▸ **Task description**:
In the entries that follow, which lines hold the string "width"? List them.

· · · · ·

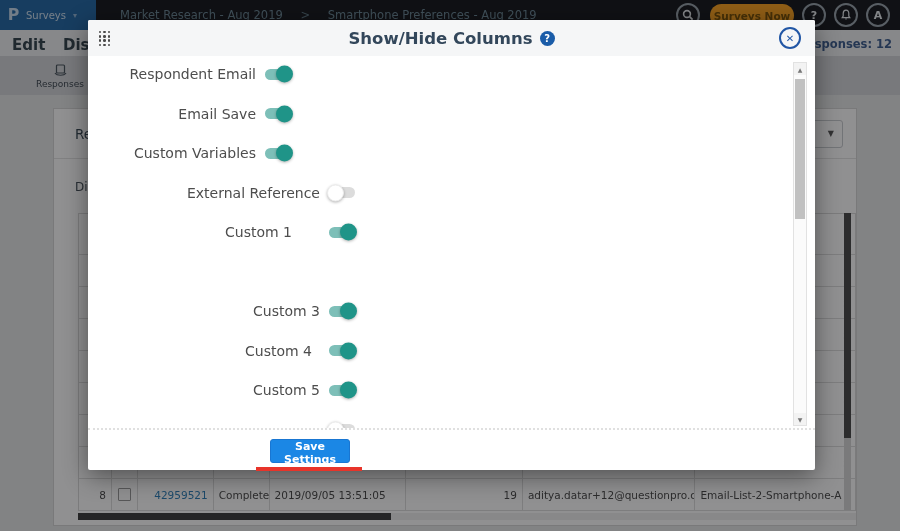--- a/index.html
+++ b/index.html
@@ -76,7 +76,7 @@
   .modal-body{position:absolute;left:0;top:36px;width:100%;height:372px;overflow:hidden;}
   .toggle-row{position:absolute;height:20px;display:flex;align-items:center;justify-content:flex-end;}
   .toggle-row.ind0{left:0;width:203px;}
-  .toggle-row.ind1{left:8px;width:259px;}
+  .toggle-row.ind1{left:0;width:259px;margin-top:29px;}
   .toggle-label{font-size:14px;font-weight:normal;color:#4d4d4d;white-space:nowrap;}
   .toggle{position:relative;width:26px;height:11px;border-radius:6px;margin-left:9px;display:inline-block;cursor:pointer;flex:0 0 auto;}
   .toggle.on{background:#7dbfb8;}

· · · · ·

▸ **Solution to this problem**:
   .modal-body{position:absolute;left:0;top:36px;width:100%;height:372px;overflow:hidden;}
   .toggle-row.ind0{left:0;width:203px;}
-  .toggle-row.ind1{left:8px;width:259px;}
+  .toggle-row.ind1{left:0;width:259px;margin-top:29px;}
   .toggle{position:relative;width:26px;height:11px;border-radius:6px;margin-left:9px;display:inline-block;cursor:pointer;flex:0 0 auto;}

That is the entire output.